Tacrolimus Protects against Age-Associated Microstructural Changes in the Beagle Brain
Hamsanandini Radhakrishnan, Margo F. Ubele, Stephanie M. Krumholz, Kathy Boaz, Jennifer L. Mefford, Erin D. Jones, Beverly Meacham, Jeffrey Smiley, László G. Puskás, David K. Powell, Christopher M. Norris, Craig E.L. Stark, Elizabeth Head
Abstract
The overexpression of calcineurin leads to astrocyte hyperactivation, neuronal death, and inflammation, which are characteristics often associated with pathologic aging and Alzheimer's disease.
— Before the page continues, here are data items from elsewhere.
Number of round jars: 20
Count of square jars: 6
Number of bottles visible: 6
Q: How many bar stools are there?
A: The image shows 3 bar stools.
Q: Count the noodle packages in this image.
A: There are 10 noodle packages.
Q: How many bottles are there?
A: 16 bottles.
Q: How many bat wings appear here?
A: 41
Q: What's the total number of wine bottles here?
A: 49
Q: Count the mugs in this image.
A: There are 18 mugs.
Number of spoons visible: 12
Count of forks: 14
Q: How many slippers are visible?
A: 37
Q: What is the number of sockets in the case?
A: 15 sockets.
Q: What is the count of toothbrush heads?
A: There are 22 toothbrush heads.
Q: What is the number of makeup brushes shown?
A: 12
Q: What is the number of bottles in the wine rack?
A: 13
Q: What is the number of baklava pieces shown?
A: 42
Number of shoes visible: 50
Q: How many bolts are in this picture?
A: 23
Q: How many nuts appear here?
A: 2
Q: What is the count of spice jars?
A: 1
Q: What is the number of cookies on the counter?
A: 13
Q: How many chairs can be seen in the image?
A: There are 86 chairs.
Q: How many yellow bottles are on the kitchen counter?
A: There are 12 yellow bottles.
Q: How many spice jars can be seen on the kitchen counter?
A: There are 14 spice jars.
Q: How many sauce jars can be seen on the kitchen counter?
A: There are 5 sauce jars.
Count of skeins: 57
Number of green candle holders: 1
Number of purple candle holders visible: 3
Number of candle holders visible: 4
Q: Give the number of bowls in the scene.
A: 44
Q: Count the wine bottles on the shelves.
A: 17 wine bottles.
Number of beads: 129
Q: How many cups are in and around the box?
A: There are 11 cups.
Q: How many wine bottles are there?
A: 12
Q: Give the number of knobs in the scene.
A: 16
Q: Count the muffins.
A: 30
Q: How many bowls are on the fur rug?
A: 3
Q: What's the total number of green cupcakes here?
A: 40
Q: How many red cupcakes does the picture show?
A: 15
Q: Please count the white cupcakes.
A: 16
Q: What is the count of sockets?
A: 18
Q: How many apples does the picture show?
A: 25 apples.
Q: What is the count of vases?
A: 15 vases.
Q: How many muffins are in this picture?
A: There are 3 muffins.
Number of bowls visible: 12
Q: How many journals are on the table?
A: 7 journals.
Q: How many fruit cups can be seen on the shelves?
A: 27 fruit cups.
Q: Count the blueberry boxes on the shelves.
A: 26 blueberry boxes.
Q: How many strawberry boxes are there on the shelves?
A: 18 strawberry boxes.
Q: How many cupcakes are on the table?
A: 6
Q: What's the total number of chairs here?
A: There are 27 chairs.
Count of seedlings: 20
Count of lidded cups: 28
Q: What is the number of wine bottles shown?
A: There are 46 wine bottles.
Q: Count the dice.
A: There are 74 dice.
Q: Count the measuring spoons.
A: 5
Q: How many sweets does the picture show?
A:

In this study, we tested the hypothesis that tacrolimus, a calcineurin inhibitor, prevents age-associated microstructural atrophy, which we measured using higher-order diffusion MRI, in the middle-aged beagle brain (n = 30, male and female). We find that tacrolimus reduces hippocampal (p = 0.001) and parahippocampal (p = 0.002) neurite density index, as well as protects against an age-associated increase in the parahippocampal (p = 0.007) orientation dispersion index. Tacrolimus also protects against an age-related decrease in fractional anisotropy in the prefrontal cortex (p , 0.0001). We also show that these microstructural alterations precede cognitive decline and gross atrophy. These results support the idea that calcineurin inhibitors may have the potential to prevent aging-related pathology if administered at middle age.